Posted Aug 23, 2006 1:24 UTC (Wed) by nlucas (guest, #33793) [Link] (1 responses)

s/UFS/UDF/

It seemed weird, but followed your path without thinking more about it ;-)

KHB: A Filesystems reading list

Posted Aug 23, 2006 16:34 UTC (Wed) by nix (subscriber, #2304) [Link]

Um. Yes. Brainfart, sorry.

KHB: A Filesystems reading list

Posted Aug 23, 2006 16:37 UTC (Wed) by nix (subscriber, #2304) [Link] (2 responses)

What? Packet-written CD-RWs use UDF filesystems, and act just like a normal filesystem (except that the device is really rather slow and the filesystem overhead is ridiculous). In modern CD-RWs and all DVD-RWs this is even in hardware (while I haven't yet seen a CD rewriter that has packet-writing firmware that works well, this may not be true of DVD-RW drives).

It's ISO-9660 that has to be built in one lump.

KHB: A Filesystems reading list

Posted Aug 24, 2006 21:51 UTC (Thu) by nlucas (guest, #33793) [Link] (1 responses)

I now understand the problem has nothing to do with filesystems, except the UDF overhead problem (and ISO-9660 compatibilty), as it's the only usable CD/DVD RW filesystem (because it can be read everywhere).

It seems the problem is only on the software side (for modern RW drives, I mean), and maybe cdrecord "flame wars" have delayed the adoption of a standard linux solution for the typical user cases (like maybe a FUSE DVD UDF filesystem that works the same as a USB pen, i.e. can add/delete files on the fly).

Well, I still have a lot of doubts about the process, but the truth is this thread is becoming off topic so I'll refrain my thoughts for latter times.

KHB: A Filesystems reading list

Posted Aug 27, 2006 15:53 UTC (Sun) by nix (subscriber, #2304) [Link]

We already have exactly that feature: the packet-writing driver. If you're
packet-writing to CD-RW (or DVD-RW) you don't *need* cdrecord, or FUSE.

(It does indeed have significant overhead, as you say.)

KHB: A Filesystems reading list

Posted Aug 24, 2006 2:12 UTC (Thu) by wookey (guest, #5501) [Link] (2 responses)
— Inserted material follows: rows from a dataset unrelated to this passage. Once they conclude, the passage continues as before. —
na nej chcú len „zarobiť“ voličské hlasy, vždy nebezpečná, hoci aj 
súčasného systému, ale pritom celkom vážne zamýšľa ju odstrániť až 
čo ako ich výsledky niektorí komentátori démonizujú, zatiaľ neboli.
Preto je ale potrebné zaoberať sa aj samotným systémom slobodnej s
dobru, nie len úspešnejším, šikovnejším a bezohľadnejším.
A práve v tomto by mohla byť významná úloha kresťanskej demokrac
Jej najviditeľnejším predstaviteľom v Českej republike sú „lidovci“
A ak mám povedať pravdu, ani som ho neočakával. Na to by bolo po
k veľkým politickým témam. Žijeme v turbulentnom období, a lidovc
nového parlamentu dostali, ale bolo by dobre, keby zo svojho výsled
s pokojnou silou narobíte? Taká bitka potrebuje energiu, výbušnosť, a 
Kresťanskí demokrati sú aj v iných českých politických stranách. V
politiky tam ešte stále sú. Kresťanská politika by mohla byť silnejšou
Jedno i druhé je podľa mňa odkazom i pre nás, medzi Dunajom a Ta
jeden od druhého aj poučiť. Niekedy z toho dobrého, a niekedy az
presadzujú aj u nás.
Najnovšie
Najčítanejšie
growisofs meets your command line criteria, I think.

growisofs -M /dev/dvd files

will add files to a disk (CD or DVD).

KHB: A Filesystems reading list

Posted Aug 24, 2006 7:36 UTC (Thu) by drag (guest, #31333) [Link]

growisofs even supports pipes...

My favorite backup technic for my own home directory is to use growisofs with splitpipe.

Splitpipe is a nice utility that splits files just like 'split' does, but it performs a action on each section it makes.

Check it out:
tar c /home | splitpipe -s dvd -o 'growisofs -Z /dev/dvd=/dev/stdin'

It'll burn a DVD until it gets finished, pause, prompt you for you to press enter so you can have time to pop in a new DVD and off you go.

Then they have a 'joinpipe' command for rebuilding the data.

Supports md5sum'ng the data and makes sure you don't accidently try to join the data back together in the wrong order and such.

Of course if you have a file that is less then 4 megs you could just go:

cat filenmae |growisofs -Z /dev/dvd -

And I think that should work out fine. Then you should be able to 'cat /dev/dvd > whatnot' to get it back.

Haven't tried it personally like that, but I expect it to work fine.

KHB: A Filesystems reading list

Posted Aug 24, 2006 21:57 UTC (Thu) by nlucas (guest, #33793) [Link]

I'm almost certain I had read the growisofs manual page some moons ago, but somehow missed that command.